The lender also reported a 6% increase in core loans from 2016.

CEO and Chairman Jamie Dimon said:

“2017 was a record year on many measures for JPMorgan Chase as we added clients and customers and delivered record EPS. We had healthy growth in Treasury Services, Securities Services and Investment Banking – we were #1 in IB fees globally, a record for the firm. Commercial Banking and Asset & Wealth Management generated record revenue and net income.”

The lender had expected to lose $2bn from changes to the tax regime; figures today suggest a loss of $2.4bn.

Trump’s tax reforms, the largest in 30 years, slashed the corporate tax rate from 35% to 21%, leading to mass devaluations in deferred tax assets- the reimbursement expected from overpayment in tax.

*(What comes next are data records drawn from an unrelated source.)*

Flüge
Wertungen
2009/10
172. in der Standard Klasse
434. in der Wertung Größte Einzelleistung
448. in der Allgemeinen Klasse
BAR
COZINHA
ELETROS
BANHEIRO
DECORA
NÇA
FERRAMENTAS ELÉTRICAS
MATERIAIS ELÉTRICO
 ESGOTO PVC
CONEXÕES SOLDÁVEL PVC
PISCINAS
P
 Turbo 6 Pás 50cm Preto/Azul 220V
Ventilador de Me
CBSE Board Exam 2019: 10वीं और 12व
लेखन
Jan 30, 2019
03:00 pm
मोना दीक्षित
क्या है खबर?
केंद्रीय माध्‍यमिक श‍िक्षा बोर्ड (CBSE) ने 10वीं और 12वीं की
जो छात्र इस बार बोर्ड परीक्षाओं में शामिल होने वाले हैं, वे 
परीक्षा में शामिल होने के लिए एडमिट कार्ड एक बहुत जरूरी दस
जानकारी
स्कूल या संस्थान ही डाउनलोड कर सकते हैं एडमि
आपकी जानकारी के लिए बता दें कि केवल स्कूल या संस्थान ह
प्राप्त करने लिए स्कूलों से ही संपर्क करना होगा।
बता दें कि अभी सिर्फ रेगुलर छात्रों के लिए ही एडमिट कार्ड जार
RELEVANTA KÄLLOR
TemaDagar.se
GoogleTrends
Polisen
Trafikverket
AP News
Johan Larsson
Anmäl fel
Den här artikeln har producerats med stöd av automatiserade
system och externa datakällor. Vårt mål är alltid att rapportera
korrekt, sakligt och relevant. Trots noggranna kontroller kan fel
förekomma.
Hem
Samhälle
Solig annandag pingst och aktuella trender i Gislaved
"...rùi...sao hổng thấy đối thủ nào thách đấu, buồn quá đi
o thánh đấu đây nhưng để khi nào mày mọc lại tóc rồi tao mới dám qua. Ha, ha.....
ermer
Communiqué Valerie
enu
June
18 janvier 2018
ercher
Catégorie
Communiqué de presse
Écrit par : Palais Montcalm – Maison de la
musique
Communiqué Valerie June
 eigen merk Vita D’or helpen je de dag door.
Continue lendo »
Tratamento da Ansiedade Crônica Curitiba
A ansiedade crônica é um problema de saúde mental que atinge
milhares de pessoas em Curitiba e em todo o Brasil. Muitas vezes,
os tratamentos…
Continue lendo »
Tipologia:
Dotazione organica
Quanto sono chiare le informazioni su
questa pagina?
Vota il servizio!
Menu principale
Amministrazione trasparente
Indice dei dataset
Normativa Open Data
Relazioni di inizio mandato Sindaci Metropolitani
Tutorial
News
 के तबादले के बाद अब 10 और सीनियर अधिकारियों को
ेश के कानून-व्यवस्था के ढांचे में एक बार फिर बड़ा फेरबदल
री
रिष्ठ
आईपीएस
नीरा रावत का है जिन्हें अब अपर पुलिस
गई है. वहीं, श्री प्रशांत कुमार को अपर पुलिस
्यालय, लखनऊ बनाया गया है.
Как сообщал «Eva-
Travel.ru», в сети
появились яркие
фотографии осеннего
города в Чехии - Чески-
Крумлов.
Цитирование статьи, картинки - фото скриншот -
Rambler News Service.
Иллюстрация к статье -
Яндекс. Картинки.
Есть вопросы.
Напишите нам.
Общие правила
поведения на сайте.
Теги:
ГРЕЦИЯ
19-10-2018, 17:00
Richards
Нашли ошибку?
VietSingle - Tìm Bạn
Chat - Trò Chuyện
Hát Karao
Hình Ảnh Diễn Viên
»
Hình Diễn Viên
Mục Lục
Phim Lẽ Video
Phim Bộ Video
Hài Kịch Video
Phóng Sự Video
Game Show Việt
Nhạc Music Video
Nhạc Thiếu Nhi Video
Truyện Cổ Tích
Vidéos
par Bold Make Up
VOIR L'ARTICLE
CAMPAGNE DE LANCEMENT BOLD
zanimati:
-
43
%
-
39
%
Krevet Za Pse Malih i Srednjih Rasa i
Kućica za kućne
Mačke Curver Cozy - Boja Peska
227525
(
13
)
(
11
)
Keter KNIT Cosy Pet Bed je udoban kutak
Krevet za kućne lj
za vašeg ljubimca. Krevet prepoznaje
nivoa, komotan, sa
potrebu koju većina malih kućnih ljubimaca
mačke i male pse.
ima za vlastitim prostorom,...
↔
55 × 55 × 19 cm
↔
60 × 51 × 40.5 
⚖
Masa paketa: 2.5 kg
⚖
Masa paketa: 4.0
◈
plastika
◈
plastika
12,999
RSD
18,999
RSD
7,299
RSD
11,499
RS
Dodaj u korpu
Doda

Although banks are preparing to pay the one-off tax on their offshore earnings, JPMorgan has said such earnings will not be repatriated because of foreign requirements on capital and liquidity.

Dimon said:

“The enactment of tax reform in the fourth quarter is a significant positive outcome for the country. U.S. companies will be more competitive globally, which will ultimately benefit all Americans. The cumulative effect of retained and reinvested capital in the U.S. will help grow the economy, ultimately growing jobs and wages.”

Shares in JPMorgan have remained largely unaffected by the heavy losses. Since Trump’s May announcement, shares have been steadily increasing and now stand at $111.18 as New York opens.